> TEXTE D'ÉTUDE:
+ + + +
Détail d'une porcelaine |
Troisième de cinq parties
Dans le Comte de Monte-Cristo, on nous parle souvent du coût du bonheur. Cela découle je crois, de cette conception judéo-chrétienne voulant que lorsqu’une personne souffre suffisamment de son vivant, elle gagne sa place au ciel après la mort. Selon cette idée, un homme quelconque, vivant l’agonie en prison pendant 14 ans, mérite le bonheur, ou à tout le moins le succès dans ses projets.
Le projet d’Edmond Dantès, sa vengeance, est d’une complexité spectaculaire et en de nombreuses occasions, il suffirait d’une infime erreur pour que le succès planifié se transforme en échec assuré. On fini par croire à l’intervention divine qu’il ramène constamment. Malgré l’ampleur et l’improbabilité d’une telle histoire, Dumas s’est inspiré de deux sources qui n’ont presque rien à voir avec Dieu, sinon sur le plan toponymique. La première et la plus surprenante, est que l’auteur a extrapolé la réalité en reprenant un fait divers, relaté dans Mémoires historiques tirées des archives de la police de Paris, paru en 1838.
Catherine Eugène fait de ce récit intitulé Le diamant et la vengeance, un excellent résumé dans sa préface de l’édition Pocket de 1997, que ma profonde paresse me fait ici retranscrire :
En 1807, à Paris, un jeune cordonnier, François Picaud, est sur le point d'épouser une jeune fille belle et riche, Marguerite Vigoroux. Il se rend un soir chez un cafetier de ses amis, Mathieu Loupian, natif de Nîmes. Ce dernier, jaloux de la bonne fortune de son ami, projette avec trois complices de retarder le mariage : il dénonce Picaud comme agent secret des Anglais et de Louis XVIII. La police prend au sérieux l'accusation, Picaud est enlevé et disparaît, malgré les recherches entreprises par sa famille et sa fiancée. Picaud passe sept ans au château de Fenestrelle, d'où il sort en 1814, à la chute de l'Empire, ravagé par ses années de captivité, méconnaissable.
+ + + +
> TRAVAIL À FAIRE:
(a) Répondez aux questions suivantes d'après le texte sur le Comte de Monte-Cristo.
(i) En quelle année ont paru les Mémoires historiques tirées des archives de la police de Paris ?
(ii) Quel métier exerce François Picaud ?
(iii) Où Picaud passe-t-il sept ans ?
(b) Pour chaque affirmation, indiquez par oui ou par non si elle s'accorde avec le texte sur le Comte de Monte-Cristo, et citez les mots du texte qui tranchent.
(i) Le résumé de Catherine Eugène figure dans une préface de l'édition Pocket de 1997.
(ii) Mathieu Loupian est natif de Paris.
(iii) Loupian agit seul pour retarder le mariage.
(c) Écrivez la suite du texte sur le Comte de Monte-Cristo après sa dernière phrase, s'il vous plaît.

> Entrées de données:
+ + + +
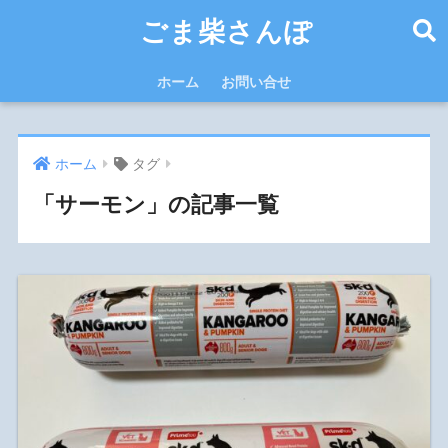
ごま柴さんぽ
ホーム
お問い合せ
ホーム
タグ
「サーモン」の記事一覧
+ + + +
> RÉSULTATS PAR TÂCHE:
(a)
(i) En 1838.
(ii) Il est cordonnier.
(iii) Au château de Fenestrelle.

(b)
(i) Oui : « dans sa préface de l’édition Pocket de 1997 ».
(ii) Non : « natif de Nîmes ».
(iii) Non : « projette avec trois complices de retarder le mariage ».

(c)
Pendant son séjour en prison, un prélat italien, prisonnier politique, l'a soigné avec dévouement. Malade, il lui lègue tous ses biens avant de mourir. À sa sortie de prison, Picaud va les chercher en Italie : il s'agit d'un véritable trésor. Il retourne à Paris sous le nom de Joseph Larcher et mène son enquête : sa fiancée, le croyant mort, a fini par épouser le traître Loupian. Il apprend d'un certain Antoine Allut, qu'il va visiter à Nîmes, déguisé en prêtre italien, le nom des complices de Loupian, chez qui, à son retour à Paris, il se fait engager comme garçon limonadier.
Picaud entreprend alors de se venger. L'un des complices, Chambard, est poignardé sur le ponts des Arts. Sur le manche du couteau, resté dans la blessure, on lit ces mots : Numéro un. Puis il déshonore Loupian en faisant épouser à sa fille un forçat libéré qui se faisait passer pour un riche marquis, et incendie son établissement. Un deuxième complice meurt empoisonné, et le drap noir recouvrant son cercueil porte l'inscription : Numéro deux. Mme Loupian meurt de chagrin, tandis que Picaud assassine son mari après s'être fait reconnaître de lui. Mais il est à son tour assassiné par Antoine Allut, qui avait assisté à la scène. Allut s'enfuit en Angleterre. Au moment de mourir, en 1828, il fait venir à son chevet un prêtre et lui confesse son crime [...].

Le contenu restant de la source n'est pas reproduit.